EXERCISE DIRECTIONS:
Transcribe all of the entries, matching each one exactly.

PROVIDED RECORDS:

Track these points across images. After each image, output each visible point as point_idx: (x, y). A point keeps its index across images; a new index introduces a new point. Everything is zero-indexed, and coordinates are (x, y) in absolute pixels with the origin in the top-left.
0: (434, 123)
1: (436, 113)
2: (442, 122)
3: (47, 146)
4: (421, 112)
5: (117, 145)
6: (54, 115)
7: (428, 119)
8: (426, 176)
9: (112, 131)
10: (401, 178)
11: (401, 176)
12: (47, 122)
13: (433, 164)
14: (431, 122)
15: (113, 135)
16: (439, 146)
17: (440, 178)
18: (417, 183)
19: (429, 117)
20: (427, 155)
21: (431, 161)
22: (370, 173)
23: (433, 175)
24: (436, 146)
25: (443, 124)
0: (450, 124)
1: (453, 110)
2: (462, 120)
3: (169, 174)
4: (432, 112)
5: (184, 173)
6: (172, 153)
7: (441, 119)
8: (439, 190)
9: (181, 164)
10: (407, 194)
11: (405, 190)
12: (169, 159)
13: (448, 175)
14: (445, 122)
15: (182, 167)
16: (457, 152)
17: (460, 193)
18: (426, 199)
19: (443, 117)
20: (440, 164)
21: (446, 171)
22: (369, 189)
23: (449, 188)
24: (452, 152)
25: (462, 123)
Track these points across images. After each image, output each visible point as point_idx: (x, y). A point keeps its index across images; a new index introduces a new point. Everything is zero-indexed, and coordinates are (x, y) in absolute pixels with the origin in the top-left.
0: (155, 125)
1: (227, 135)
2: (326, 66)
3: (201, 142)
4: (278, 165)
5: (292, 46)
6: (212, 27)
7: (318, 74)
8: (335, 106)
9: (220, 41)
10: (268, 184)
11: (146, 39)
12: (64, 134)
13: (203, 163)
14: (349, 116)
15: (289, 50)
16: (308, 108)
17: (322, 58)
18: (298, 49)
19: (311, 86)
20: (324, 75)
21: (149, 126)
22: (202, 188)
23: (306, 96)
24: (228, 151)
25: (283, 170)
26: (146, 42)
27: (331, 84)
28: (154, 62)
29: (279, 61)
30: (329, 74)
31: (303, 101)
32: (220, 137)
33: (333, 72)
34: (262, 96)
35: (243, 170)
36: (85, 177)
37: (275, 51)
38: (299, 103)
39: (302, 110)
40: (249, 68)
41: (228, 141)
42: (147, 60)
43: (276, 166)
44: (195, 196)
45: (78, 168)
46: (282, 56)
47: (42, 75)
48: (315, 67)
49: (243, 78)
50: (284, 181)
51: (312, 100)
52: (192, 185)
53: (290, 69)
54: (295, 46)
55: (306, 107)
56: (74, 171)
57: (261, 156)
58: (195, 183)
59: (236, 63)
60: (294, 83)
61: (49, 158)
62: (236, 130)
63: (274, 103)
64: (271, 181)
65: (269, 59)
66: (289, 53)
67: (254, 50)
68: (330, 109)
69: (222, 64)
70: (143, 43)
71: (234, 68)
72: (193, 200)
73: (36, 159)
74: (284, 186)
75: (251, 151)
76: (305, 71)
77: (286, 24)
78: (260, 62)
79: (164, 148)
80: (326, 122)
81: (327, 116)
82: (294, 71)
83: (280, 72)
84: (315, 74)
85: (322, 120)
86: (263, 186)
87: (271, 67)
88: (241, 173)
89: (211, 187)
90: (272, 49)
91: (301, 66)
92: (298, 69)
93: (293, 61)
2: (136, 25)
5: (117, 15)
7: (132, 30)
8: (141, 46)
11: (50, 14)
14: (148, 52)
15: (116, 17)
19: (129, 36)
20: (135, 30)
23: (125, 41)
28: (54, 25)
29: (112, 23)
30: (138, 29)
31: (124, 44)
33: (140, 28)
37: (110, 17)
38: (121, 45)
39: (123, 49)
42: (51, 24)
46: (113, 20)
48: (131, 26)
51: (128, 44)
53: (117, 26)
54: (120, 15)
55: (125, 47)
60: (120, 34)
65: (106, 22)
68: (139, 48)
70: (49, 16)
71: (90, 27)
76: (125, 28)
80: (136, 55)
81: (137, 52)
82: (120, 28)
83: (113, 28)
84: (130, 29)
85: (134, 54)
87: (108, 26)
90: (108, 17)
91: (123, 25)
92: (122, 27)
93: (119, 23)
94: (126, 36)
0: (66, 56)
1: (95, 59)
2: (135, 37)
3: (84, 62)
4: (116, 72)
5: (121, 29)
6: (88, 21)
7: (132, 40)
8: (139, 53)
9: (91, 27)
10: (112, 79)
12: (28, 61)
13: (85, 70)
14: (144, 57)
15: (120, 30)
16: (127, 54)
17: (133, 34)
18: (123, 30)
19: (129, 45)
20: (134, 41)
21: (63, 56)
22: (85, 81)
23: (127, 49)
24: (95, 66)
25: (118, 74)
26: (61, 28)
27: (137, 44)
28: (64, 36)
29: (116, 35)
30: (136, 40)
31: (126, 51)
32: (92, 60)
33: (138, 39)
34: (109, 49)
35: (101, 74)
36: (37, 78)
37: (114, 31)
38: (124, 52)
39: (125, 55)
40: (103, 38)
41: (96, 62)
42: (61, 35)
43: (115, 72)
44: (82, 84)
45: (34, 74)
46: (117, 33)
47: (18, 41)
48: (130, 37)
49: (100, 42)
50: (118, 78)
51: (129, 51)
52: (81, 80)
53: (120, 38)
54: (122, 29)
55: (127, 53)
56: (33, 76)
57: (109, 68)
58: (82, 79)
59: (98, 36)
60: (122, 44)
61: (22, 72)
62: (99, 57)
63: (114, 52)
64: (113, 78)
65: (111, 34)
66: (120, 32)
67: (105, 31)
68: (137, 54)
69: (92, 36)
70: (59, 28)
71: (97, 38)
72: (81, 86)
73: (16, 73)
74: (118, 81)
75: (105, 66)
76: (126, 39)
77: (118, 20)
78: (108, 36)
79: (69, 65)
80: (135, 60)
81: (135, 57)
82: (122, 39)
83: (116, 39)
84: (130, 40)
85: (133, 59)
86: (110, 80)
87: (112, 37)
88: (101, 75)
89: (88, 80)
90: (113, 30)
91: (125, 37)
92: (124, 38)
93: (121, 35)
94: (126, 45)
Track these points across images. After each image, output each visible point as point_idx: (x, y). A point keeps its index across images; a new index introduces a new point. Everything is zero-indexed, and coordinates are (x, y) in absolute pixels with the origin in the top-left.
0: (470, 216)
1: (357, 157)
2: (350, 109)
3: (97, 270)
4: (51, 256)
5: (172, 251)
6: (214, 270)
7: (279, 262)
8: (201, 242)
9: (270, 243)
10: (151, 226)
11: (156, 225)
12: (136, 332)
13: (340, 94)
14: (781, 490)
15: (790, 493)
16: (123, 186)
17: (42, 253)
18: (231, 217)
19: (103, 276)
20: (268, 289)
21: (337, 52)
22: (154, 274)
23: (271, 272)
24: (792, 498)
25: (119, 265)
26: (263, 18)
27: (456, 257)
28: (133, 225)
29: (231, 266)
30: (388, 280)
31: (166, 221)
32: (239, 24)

ANSWER TO THIS PROBLEM:
Track these points across images. After each image, output each visible point as point_idx: (x, y). A point keeps its index across images; a new index introduces a new point. Everything is zero-indexed, and coordinates are (x, y) in absolute pixels with the origin in the top-left.
0: (434, 123)
1: (436, 113)
2: (442, 122)
3: (47, 146)
4: (421, 112)
5: (117, 145)
6: (54, 115)
7: (428, 119)
8: (426, 176)
9: (112, 131)
10: (401, 178)
11: (401, 176)
12: (47, 122)
13: (433, 164)
14: (431, 122)
15: (113, 135)
16: (439, 146)
17: (440, 178)
18: (417, 183)
19: (429, 117)
20: (427, 155)
21: (431, 161)
22: (370, 173)
23: (433, 175)
24: (436, 146)
25: (443, 124)
0: (450, 124)
1: (453, 110)
2: (462, 120)
3: (169, 174)
4: (432, 112)
5: (184, 173)
6: (172, 153)
7: (441, 119)
8: (439, 190)
9: (181, 164)
10: (407, 194)
11: (405, 190)
12: (169, 159)
13: (448, 175)
14: (445, 122)
15: (182, 167)
16: (457, 152)
17: (460, 193)
18: (426, 199)
19: (443, 117)
20: (440, 164)
21: (446, 171)
22: (369, 189)
23: (449, 188)
24: (452, 152)
25: (462, 123)
Track these points across images. After each image, output each visible point as point_idx: (x, y). A point keeps its index across images; a new index introduces a new point. Everything is zero-indexed, and coordinates are (x, y) in absolute pixels with the origin in the top-left.
0: (155, 125)
1: (227, 135)
2: (326, 66)
3: (201, 142)
4: (278, 165)
5: (292, 46)
6: (212, 27)
7: (318, 74)
8: (335, 106)
9: (220, 41)
10: (268, 184)
11: (146, 39)
12: (64, 134)
13: (203, 163)
14: (349, 116)
15: (289, 50)
16: (308, 108)
17: (322, 58)
18: (298, 49)
19: (311, 86)
20: (324, 75)
21: (149, 126)
22: (202, 188)
23: (306, 96)
24: (228, 151)
25: (283, 170)
26: (146, 42)
27: (331, 84)
28: (154, 62)
29: (279, 61)
30: (329, 74)
31: (303, 101)
32: (220, 137)
33: (333, 72)
34: (262, 96)
35: (243, 170)
36: (85, 177)
37: (275, 51)
38: (299, 103)
39: (302, 110)
40: (249, 68)
41: (228, 141)
42: (147, 60)
43: (276, 166)
44: (195, 196)
45: (78, 168)
46: (282, 56)
47: (42, 75)
48: (315, 67)
49: (243, 78)
50: (284, 181)
51: (312, 100)
52: (192, 185)
53: (290, 69)
54: (295, 46)
55: (306, 107)
56: (74, 171)
57: (261, 156)
58: (195, 183)
59: (236, 63)
60: (294, 83)
61: (49, 158)
62: (236, 130)
63: (274, 103)
64: (271, 181)
65: (269, 59)
66: (289, 53)
67: (254, 50)
68: (330, 109)
69: (222, 64)
70: (143, 43)
71: (234, 68)
72: (193, 200)
73: (36, 159)
74: (284, 186)
75: (251, 151)
76: (305, 71)
77: (286, 24)
78: (260, 62)
79: (164, 148)
80: (326, 122)
81: (327, 116)
82: (294, 71)
83: (280, 72)
84: (315, 74)
85: (322, 120)
86: (263, 186)
87: (271, 67)
88: (241, 173)
89: (211, 187)
90: (272, 49)
91: (301, 66)
92: (298, 69)
93: (293, 61)
2: (136, 25)
5: (117, 15)
7: (132, 30)
8: (141, 46)
11: (50, 14)
14: (148, 52)
15: (116, 17)
19: (129, 36)
20: (135, 30)
23: (125, 41)
28: (54, 25)
29: (112, 23)
30: (138, 29)
31: (124, 44)
33: (140, 28)
37: (110, 17)
38: (121, 45)
39: (123, 49)
42: (51, 24)
46: (113, 20)
48: (131, 26)
51: (128, 44)
53: (117, 26)
54: (120, 15)
55: (125, 47)
60: (120, 34)
65: (106, 22)
68: (139, 48)
70: (49, 16)
71: (90, 27)
76: (125, 28)
80: (136, 55)
81: (137, 52)
82: (120, 28)
83: (113, 28)
84: (130, 29)
85: (134, 54)
87: (108, 26)
90: (108, 17)
91: (123, 25)
92: (122, 27)
93: (119, 23)
94: (126, 36)
0: (66, 56)
1: (95, 59)
2: (135, 37)
3: (84, 62)
4: (116, 72)
5: (121, 29)
6: (88, 21)
7: (132, 40)
8: (139, 53)
9: (91, 27)
10: (112, 79)
12: (28, 61)
13: (85, 70)
14: (144, 57)
15: (120, 30)
16: (127, 54)
17: (133, 34)
18: (123, 30)
19: (129, 45)
20: (134, 41)
21: (63, 56)
22: (85, 81)
23: (127, 49)
24: (95, 66)
25: (118, 74)
26: (61, 28)
27: (137, 44)
28: (64, 36)
29: (116, 35)
30: (136, 40)
31: (126, 51)
32: (92, 60)
33: (138, 39)
34: (109, 49)
35: (101, 74)
36: (37, 78)
37: (114, 31)
38: (124, 52)
39: (125, 55)
40: (103, 38)
41: (96, 62)
42: (61, 35)
43: (115, 72)
44: (82, 84)
45: (34, 74)
46: (117, 33)
47: (18, 41)
48: (130, 37)
49: (100, 42)
50: (118, 78)
51: (129, 51)
52: (81, 80)
53: (120, 38)
54: (122, 29)
55: (127, 53)
56: (33, 76)
57: (109, 68)
58: (82, 79)
59: (98, 36)
60: (122, 44)
61: (22, 72)
62: (99, 57)
63: (114, 52)
64: (113, 78)
65: (111, 34)
66: (120, 32)
67: (105, 31)
68: (137, 54)
69: (92, 36)
70: (59, 28)
71: (97, 38)
72: (81, 86)
73: (16, 73)
74: (118, 81)
75: (105, 66)
76: (126, 39)
77: (118, 20)
78: (108, 36)
79: (69, 65)
80: (135, 60)
81: (135, 57)
82: (122, 39)
83: (116, 39)
84: (130, 40)
85: (133, 59)
86: (110, 80)
87: (112, 37)
88: (101, 75)
89: (88, 80)
90: (113, 30)
91: (125, 37)
92: (124, 38)
93: (121, 35)
94: (126, 45)
Track these points across images. After each image, output each visible point as point_idx: (x, y). A point keeps its index across images; a new index introduces a new point. Everything is zero-indexed, and coordinates are (x, y) in absolute pixels with the origin in the top-left.
0: (470, 216)
1: (357, 157)
2: (350, 109)
3: (97, 270)
4: (51, 256)
5: (172, 251)
6: (214, 270)
7: (279, 262)
8: (201, 242)
9: (270, 243)
10: (151, 226)
11: (156, 225)
12: (136, 332)
13: (340, 94)
14: (781, 490)
15: (790, 493)
16: (123, 186)
17: (42, 253)
18: (231, 217)
19: (103, 276)
20: (268, 289)
21: (337, 52)
22: (154, 274)
23: (271, 272)
24: (792, 498)
25: (119, 265)
26: (263, 18)
27: (456, 257)
28: (133, 225)
29: (231, 266)
30: (388, 280)
31: (166, 221)
32: (239, 24)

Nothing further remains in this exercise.